Eppure la giornata non era iniziata bene per la squadra azzurra con il ritiro di Christof Innerhofer. Inner, che come numero 10 della lista di specialità è stato costretto a partire con il numero uno, ha preso il via senza riferimenti ma con coraggio. Purtroppo dopo pochi secondi ha infilato il braccio destro nella quarta porta del tracciato, il suo busto è andato in rotazione trascinando gli sci in una inutile frenata. La sua gara era già compromessa a questo punto, ma Innerhofer ha continuato a tutta per confermare una condizione che forse in carriera non ha mai raggiunto. Ma all’entrata della Konta, il muro finale, il suo sci destro ha scarrocciato facendogli perdere la linea sino ad inforcare in una porta blu.

Il tecnico austriaco Josef Brunner aveva tracciato un superG difficile e velocissimo andando a cercare le pendenze più maligne della Stelvio per aiutare i suoi campioni che hanno risposto al meglio. Prima della partenza di Dominik la classifica vedeva Mayer davanti a Kriechmayr e Franz. Mayer ha disputato una gara perfetta su una pista dove non si può andare sempre a tutta, dove per arrivare e non uscire dal tracciato è necessaria qualche frenata per non deragliare. Pareva impossibile battere il suo1’29”96. Una botta anche psicologica agli avversari.

Paris, come già ieri in discesa, la sua battaglia l’ha vinta nella parte finale della pista. Non è stato velocissimo nelle prime curve dopo la partenza a Fontana Lunga e prima dell’entrata sulla diagonale della Carcentina ha piazzato una franata pesante che gli è costata velocità. Ma dopo questo punto ha innestato il turbo, sul piano del Ciuk e sotto il salto di San Pietro. Al rilevamento della velocità ha fatto segnare uno stupefacente 133,05 km/h.

Però era ancora alle spalle di Mayer, 33/100 nell’ultimo intertempo a 18 secondi dalla fine. Il sorpasso negli ultimissimi metri, grazie alla velocità risparmiata nelle ultime curve per costruire quel centesimo (questione di centimetri) che vale per Dominik la seconda vittoria in due giorni, impresa in passato riuscita sulla Stelvio solo all’austriaco Michael Walchhofer nel 2006 ma con due discese.

Una vittoria che proietta nella miglior condizione tecnica e piscologica Paris verso le classiche di gennaio a Wengen, Kitzbuehel e Garmisch.

Paura per il grande volo del norvegese Stian Saugestad, caduto di schiena prima di travolgere 50 metri di rete.

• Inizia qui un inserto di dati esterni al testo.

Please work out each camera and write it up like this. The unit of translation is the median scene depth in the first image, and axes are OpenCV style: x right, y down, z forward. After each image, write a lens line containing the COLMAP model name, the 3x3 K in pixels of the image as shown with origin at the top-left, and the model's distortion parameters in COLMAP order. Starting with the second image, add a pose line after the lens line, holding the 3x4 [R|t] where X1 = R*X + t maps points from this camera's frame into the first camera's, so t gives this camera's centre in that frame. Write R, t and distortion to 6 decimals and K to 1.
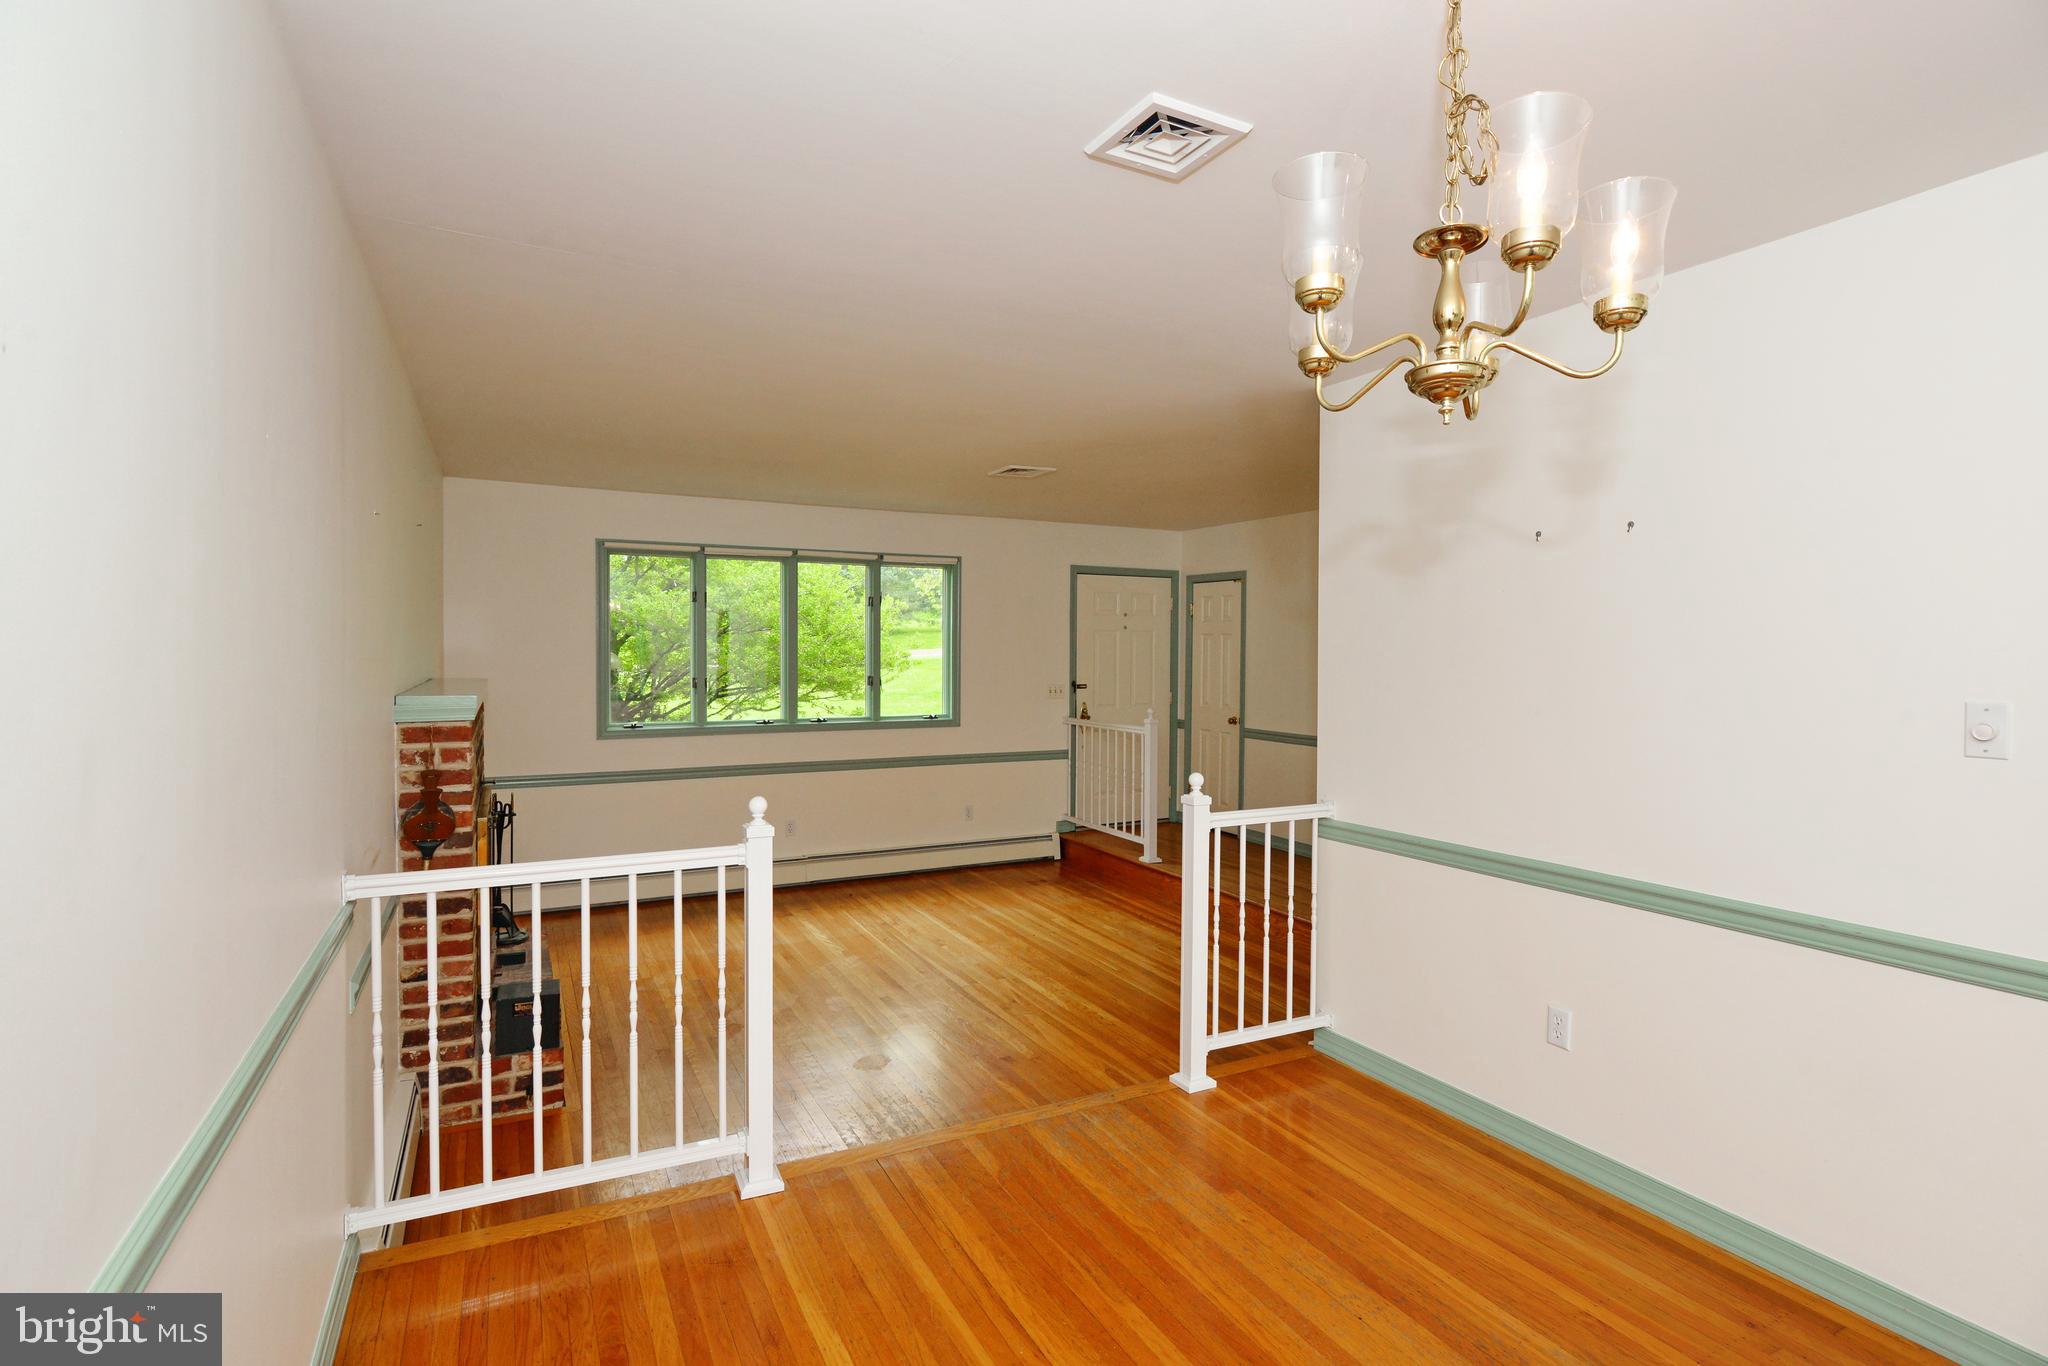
lens RADIAL K [[996.9, 0, 1021.1], [0, 996.9, 661.9], [0, 0, 1]] dist [-0.005782, -0.002099]
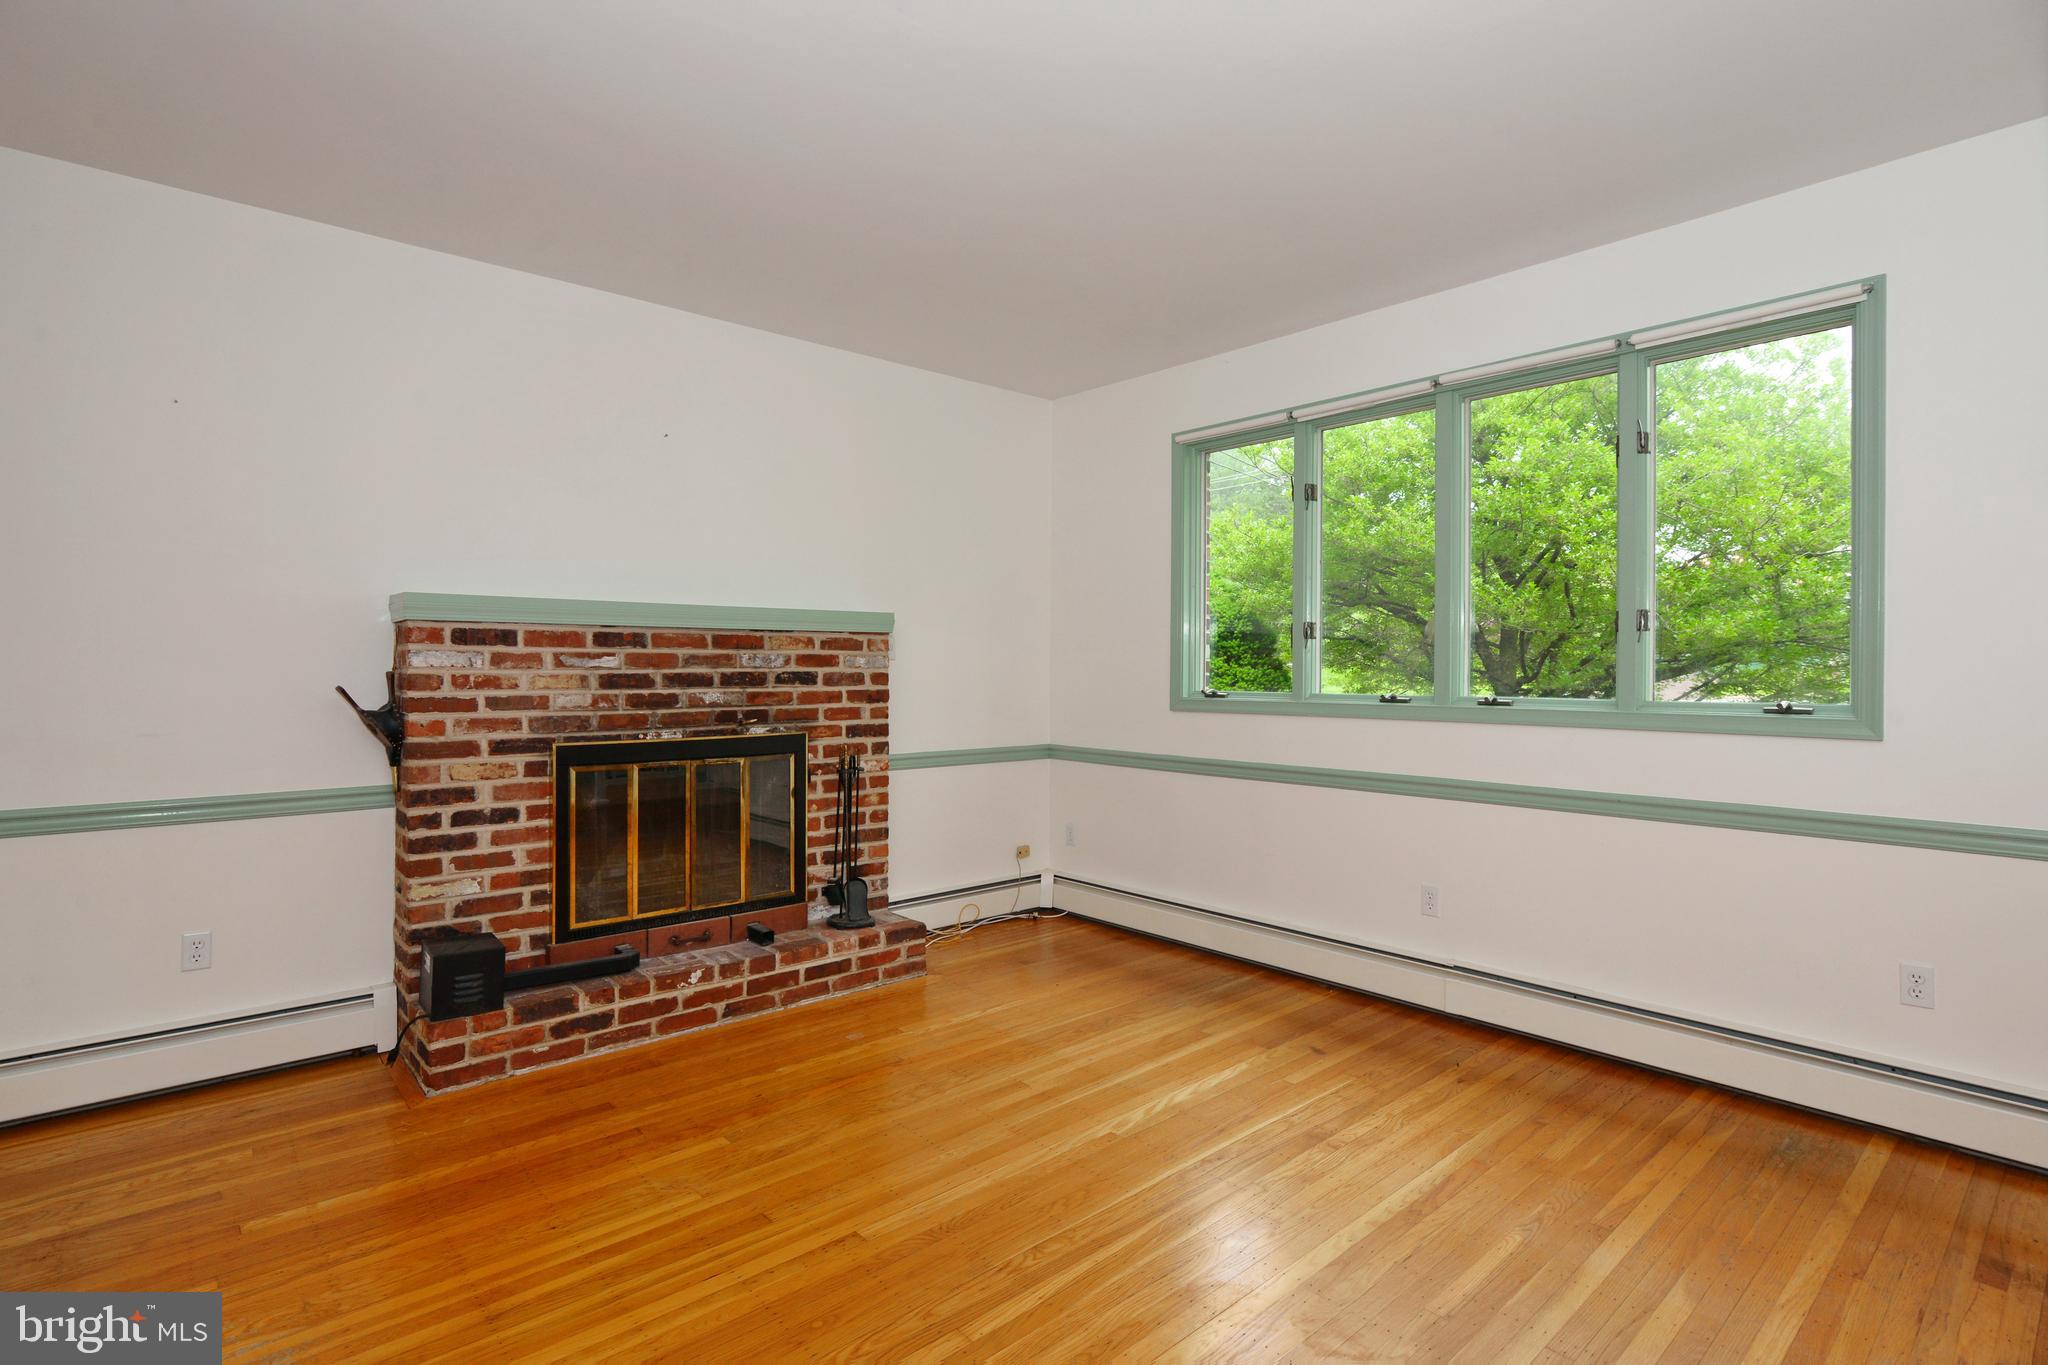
lens RADIAL K [[996.9, 0, 1037.6], [0, 996.9, 688.5], [0, 0, 1]] dist [-0.005782, -0.002099]
pose [[0.261070, 0.017021, -0.965170, 0.213171], [-0.012661, 0.999819, 0.014207, 0.050695], [0.965237, 0.008511, 0.261238, 0.645246]]
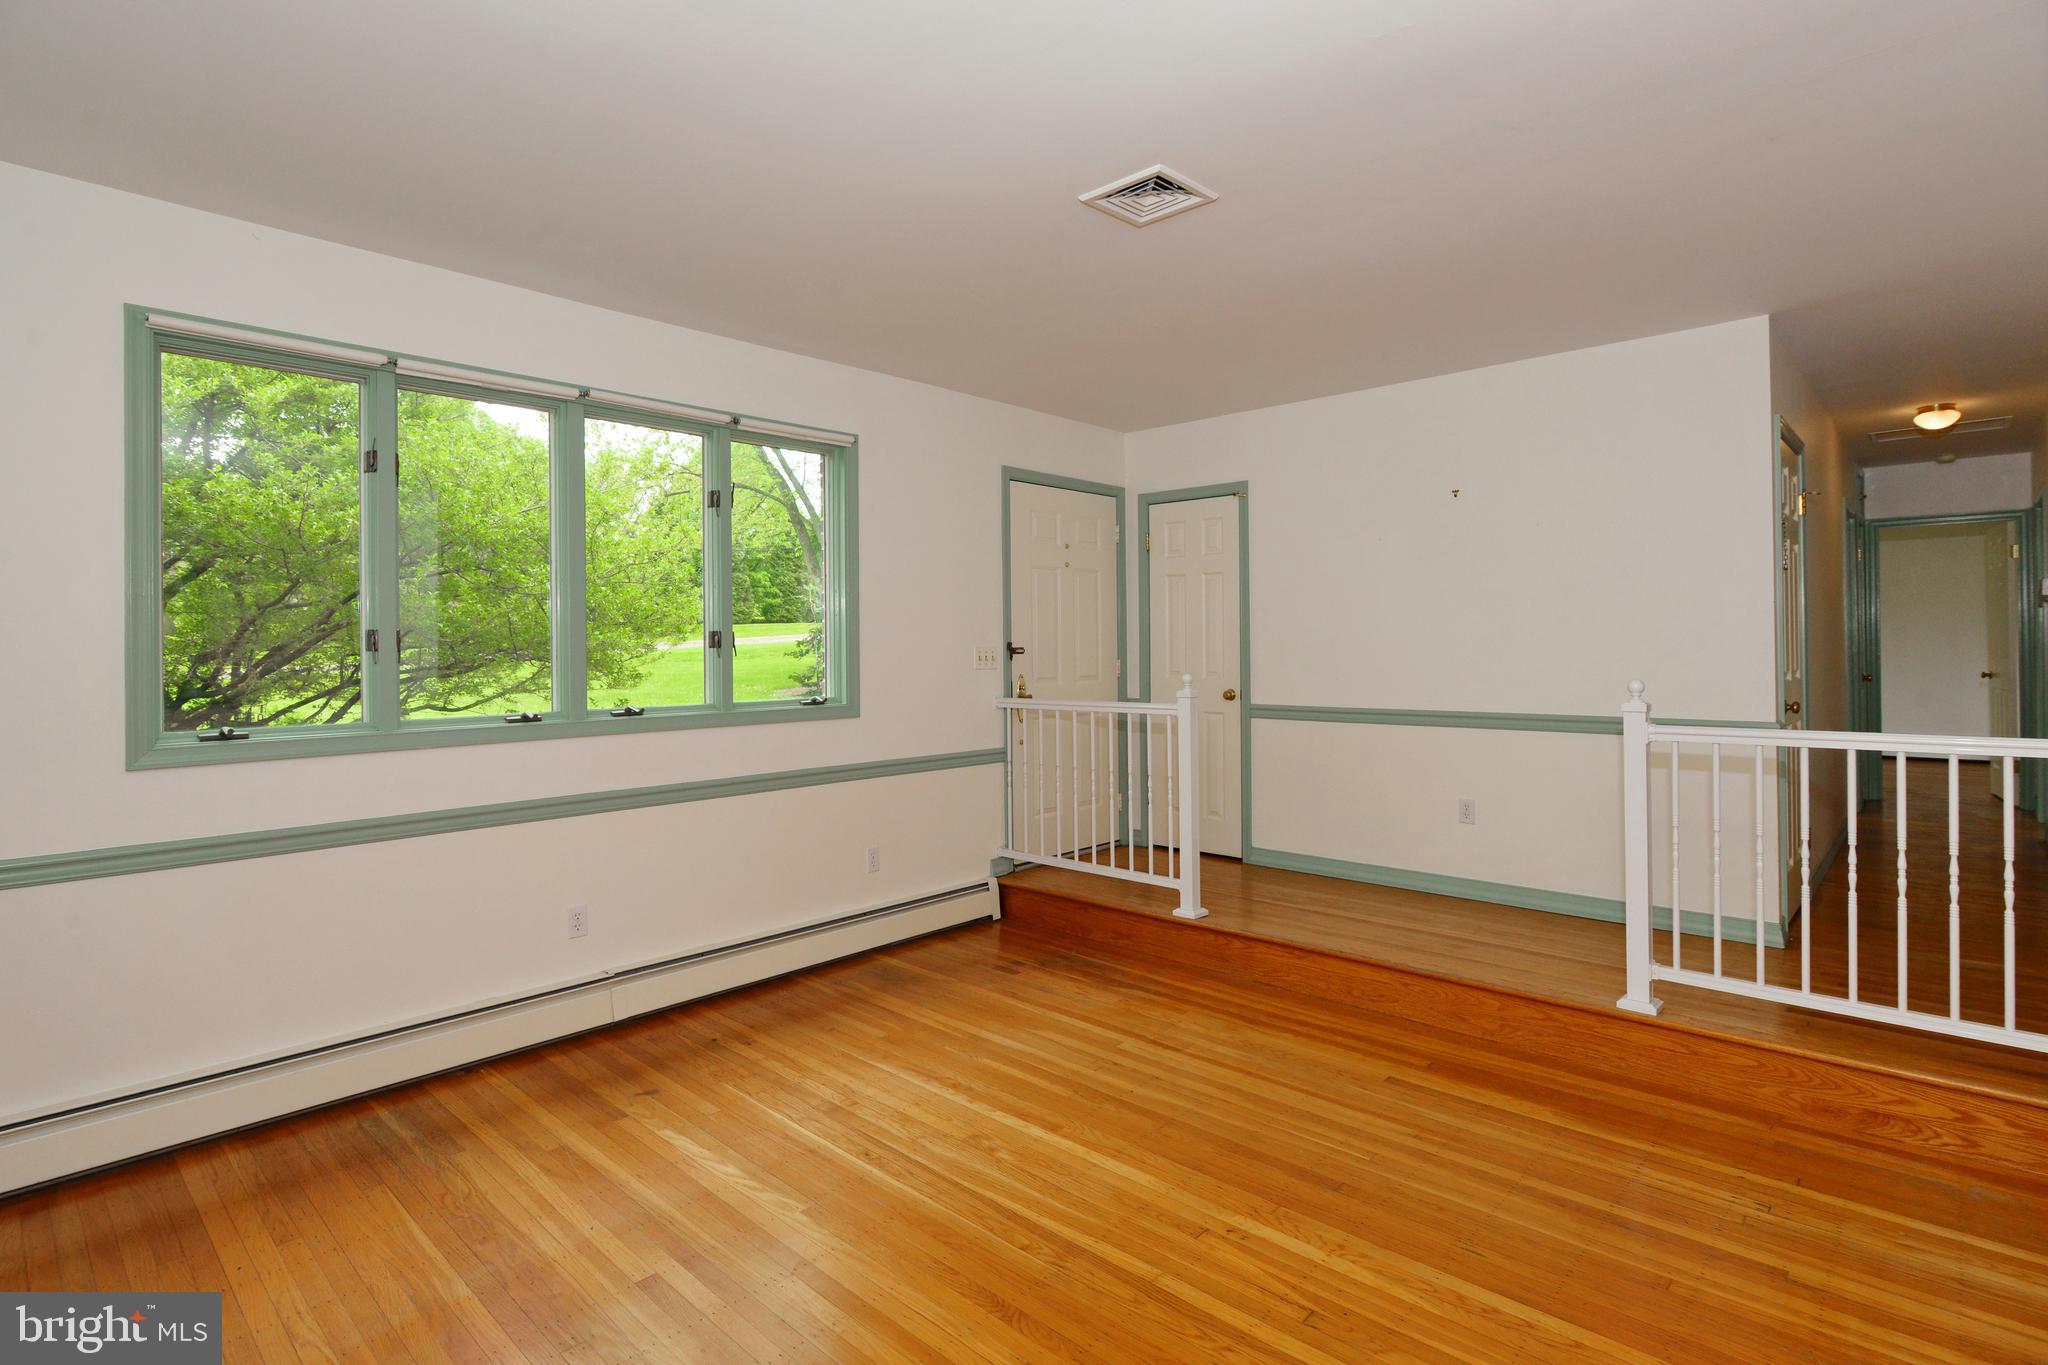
lens RADIAL K [[996.9, 0, 996.6], [0, 996.9, 639.6], [0, 0, 1]] dist [-0.005782, -0.002099]
pose [[0.945235, -0.013285, 0.326120, -0.185491], [0.021109, 0.999568, -0.020464, 0.033571], [-0.325707, 0.026228, 0.945107, 0.418359]]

Si è rialzato sulle sue gambe, ma è stato lo stesso trasportato in elicottero all’ospedale di Sondalo (So) dopo un breve mancamento per ulteriori accertamenti diagnostici. Per lui trauma cranico e forte agitazione. L’austriaco Daniel Hemets, caduto prima della Carcentina e velocissimo nelle prove della discesa, ha riportato un forte trauma al ginocchio sinistro. La squadra ha preferito trasferirlo direttamente in Austria.